*** TEXT SHOWN ***

Although scientists are currently studying nature at the nanolevel, Mr. Forbes notes that bio-inspiration is not synonymous with nanotechnoogy, which does not have to involve nature at all.

The author also notes that while scientists in the field of bio-inspiration want to learn from living creatures, using nature’s principles to produce technical devices, they aren’t out to engineer life. “Whatever else it means, bio-inspiration does not mean the imitation of life in the sense of creating it,” he writes.

The book’s eight central chapters are broken down roughly by aspects of nature scientists are researching and their applications, from how to make fibers as strong as spider silk to how natural principles can be incorporated into architecture. The gecko referenced in the book’s title appears in a chapter about engineering adhesives, and its story is representative of the innovations discussed in the book.

Geckos have long mystified people for their ability to run up and down vertical walls and dash across ceilings. As it turns out, the secret to the lizards’ gravity-defying power is in the pads of their feet. Using high-powered microcopes, researchers have discovered that on the pad of each foot geckos have almost 500,000 tiny bristles, which split at the ends into mini-bristles. These mini-bristles come into such close contact with a surface that an attraction develops between the two, helping geckos stick.

*** End of TEXT SHOWN ***
*** EXCERPTED RECORDS ***

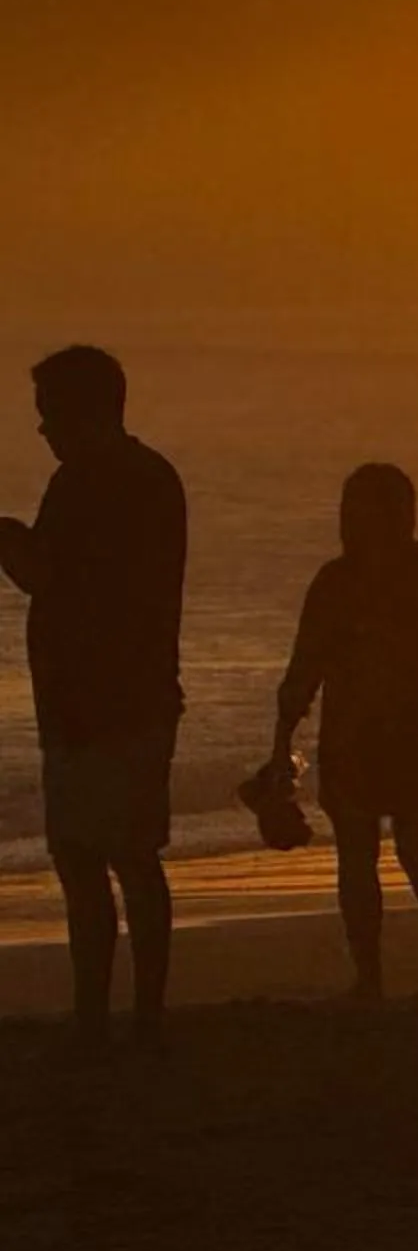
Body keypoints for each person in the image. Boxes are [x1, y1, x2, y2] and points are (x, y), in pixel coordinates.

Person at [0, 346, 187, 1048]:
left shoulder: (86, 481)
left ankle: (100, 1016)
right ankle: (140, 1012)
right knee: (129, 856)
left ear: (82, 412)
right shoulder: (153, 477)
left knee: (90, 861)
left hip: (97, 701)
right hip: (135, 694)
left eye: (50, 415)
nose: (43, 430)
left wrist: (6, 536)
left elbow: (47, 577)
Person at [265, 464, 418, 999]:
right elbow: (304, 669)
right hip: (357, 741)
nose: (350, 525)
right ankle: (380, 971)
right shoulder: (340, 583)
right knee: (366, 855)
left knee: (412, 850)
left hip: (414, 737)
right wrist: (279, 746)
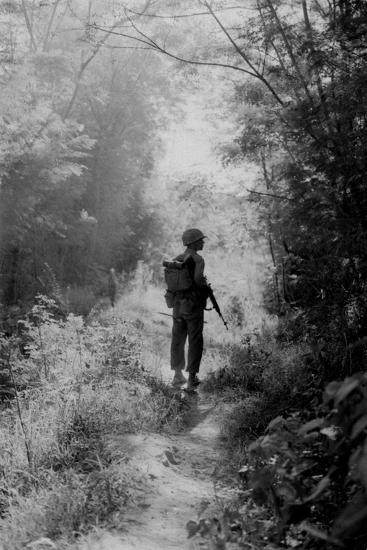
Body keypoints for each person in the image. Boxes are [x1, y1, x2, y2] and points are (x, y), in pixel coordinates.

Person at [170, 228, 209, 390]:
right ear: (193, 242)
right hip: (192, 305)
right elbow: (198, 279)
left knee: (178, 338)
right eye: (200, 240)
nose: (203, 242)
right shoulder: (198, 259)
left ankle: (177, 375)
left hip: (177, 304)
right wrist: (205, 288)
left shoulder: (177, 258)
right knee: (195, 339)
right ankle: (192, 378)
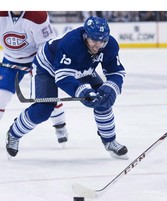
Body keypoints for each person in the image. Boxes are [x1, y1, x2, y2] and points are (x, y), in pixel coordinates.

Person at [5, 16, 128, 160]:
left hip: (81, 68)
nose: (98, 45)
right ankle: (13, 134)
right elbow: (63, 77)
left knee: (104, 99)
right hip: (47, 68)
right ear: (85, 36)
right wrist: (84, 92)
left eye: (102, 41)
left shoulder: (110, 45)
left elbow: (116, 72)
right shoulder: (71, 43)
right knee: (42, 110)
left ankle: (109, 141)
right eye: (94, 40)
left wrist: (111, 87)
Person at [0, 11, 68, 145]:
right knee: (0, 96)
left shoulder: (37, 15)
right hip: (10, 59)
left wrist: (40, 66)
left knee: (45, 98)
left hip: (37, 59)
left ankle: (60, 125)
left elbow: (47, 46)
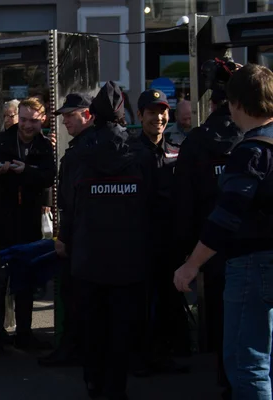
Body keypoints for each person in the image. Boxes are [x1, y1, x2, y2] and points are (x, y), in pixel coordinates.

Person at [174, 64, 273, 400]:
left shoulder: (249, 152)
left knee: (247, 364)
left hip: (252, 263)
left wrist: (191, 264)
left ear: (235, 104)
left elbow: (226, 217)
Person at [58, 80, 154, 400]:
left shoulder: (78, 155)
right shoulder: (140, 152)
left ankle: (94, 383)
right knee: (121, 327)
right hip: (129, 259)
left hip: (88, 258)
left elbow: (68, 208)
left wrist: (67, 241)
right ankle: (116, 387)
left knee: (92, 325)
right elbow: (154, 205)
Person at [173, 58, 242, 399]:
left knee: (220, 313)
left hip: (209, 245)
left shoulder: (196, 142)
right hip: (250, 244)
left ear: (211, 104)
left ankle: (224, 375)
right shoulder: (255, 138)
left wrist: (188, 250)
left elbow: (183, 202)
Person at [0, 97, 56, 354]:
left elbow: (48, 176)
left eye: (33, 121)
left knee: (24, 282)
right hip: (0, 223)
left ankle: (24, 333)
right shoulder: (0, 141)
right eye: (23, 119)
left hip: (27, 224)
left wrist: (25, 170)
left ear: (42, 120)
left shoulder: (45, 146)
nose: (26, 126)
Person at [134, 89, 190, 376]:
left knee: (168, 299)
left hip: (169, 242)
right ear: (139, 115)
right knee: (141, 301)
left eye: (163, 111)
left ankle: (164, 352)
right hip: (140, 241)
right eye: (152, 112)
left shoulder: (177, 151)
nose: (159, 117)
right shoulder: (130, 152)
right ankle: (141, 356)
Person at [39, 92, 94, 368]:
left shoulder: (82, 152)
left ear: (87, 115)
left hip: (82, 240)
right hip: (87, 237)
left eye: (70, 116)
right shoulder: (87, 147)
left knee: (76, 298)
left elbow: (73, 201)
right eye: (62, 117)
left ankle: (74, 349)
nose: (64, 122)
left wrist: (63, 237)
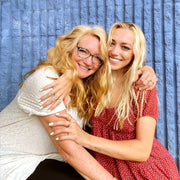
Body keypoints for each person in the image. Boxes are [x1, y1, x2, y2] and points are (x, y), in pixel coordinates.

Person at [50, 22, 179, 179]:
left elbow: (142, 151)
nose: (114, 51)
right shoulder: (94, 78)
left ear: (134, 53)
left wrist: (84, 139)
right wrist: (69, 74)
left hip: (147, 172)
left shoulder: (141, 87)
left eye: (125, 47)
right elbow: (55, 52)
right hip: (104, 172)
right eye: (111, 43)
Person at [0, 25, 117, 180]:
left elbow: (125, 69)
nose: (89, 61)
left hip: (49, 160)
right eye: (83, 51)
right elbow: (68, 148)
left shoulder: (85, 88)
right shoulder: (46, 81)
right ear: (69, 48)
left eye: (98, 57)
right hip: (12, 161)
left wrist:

*** End of EXCERPTED RECORDS ***

> EXPLORE THE MATERIAL
**a.** Do these statements agree with the bio-inspiration book excerpt? Answer yes or no for each, quoting the deciding words of the text.
(i) Scientists in bio-inspiration aim to create life.
(ii) The book has eight central chapters.
(iii) The gecko appears in a chapter about engineering adhesives.
**b.** Answer these questions from the bio-inspiration book excerpt:
(i) Who notes that bio-inspiration is not the same as nanotechnology?
(ii) Where does the secret to the geckos' gravity-defying power lie?
(iii) About how many tiny bristles do geckos have on the pad of each foot?
**c.** What parts of a gecko's body does the bio-inspiration book excerpt name? List all of them.
The lines are not needed for anything here.

> PER-TASK ANSWERS
**a.**
(i) No: "bio-inspiration does not mean the imitation of life in the sense of creating it"
(ii) Yes: "The book’s eight central chapters"
(iii) Yes: "The gecko referenced in the book’s title appears in a chapter about engineering adhesives"

**b.**
(i) Mr. Forbes
(ii) In the pads of their feet
(iii) Almost 500,000

**c.**
- Feet
- Pads (of the feet)
- Bristles
- Mini-bristles